Seu desasossego, seu desespero, seu lirismo,sua intensidade é sempre avassaladora. Esse vai pra minha galeria dos prediletos. Vc é um talento Flavia.


Voltei a vida intelectual depois de um longo e tenebroso inverno de trabalho e estudo. Retornei com um poema para ser apedrejado.

Se tiver um tempinho,apareça.

Grande bjo

WOLF disse...
Este comentário foi removido pelo autor.
Cláudia I, Vetter disse...

esse lugar é sempre meu.
sei lá como.

;****

Monday disse...

Lembrei de ti no feriado, tocou Joss, tocou Rehab, tocou a saudade ...

Alguns dias afastado dos blogs, hoje sobrou tempo e a vista não estava cansada: outro bom motivo pra te visitar e te ler ... densa como sempre, texto rico e cheio, o eterno prazer de ler uma boa leitura ...

mais ainda quando se conhece um pouco da dona das letras ...

bjks e boa semana, Flah

isa disse...

Menina, às vezes até me espanto com seus textos de tão maravilhosos.

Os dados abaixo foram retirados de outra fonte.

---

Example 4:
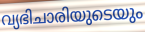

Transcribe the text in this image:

വ്യഭിചാരിയുടെയും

É engraçado mesmo que na hora que a maioria das coisas realmente importantes acontecem você sempre acha que vai ter mais, que vai ter pra sempre, e é só quando você as perde se lembra delas com aquele brilho especial que ela sempre teve, mas que passava despercebido pelo júbilo do momento ..

:*

OAlbergueiro disse...

Hoje em dia quem se permite a cega inocência? Hoje em dia quem é inocente? Hoje em dia quem é?

WOLF disse...

"Mas era a vez de me recolher no calor de novos planos e de aquecer as mãos entre os dedos longos do tempo nascente, que o tempo sempre chega e parte e castiga e abençoa e pede perdão, que o tempo sempre morre e nasce de mãos enlaçadas às de quem lhe perdoa os desatinos."

Flávia,
Permita-me apenas registrar aqui que acho essa conclusão maravilhosa. A gente encontra umas coisas aqui sem comparação. Tenha um bom Círio.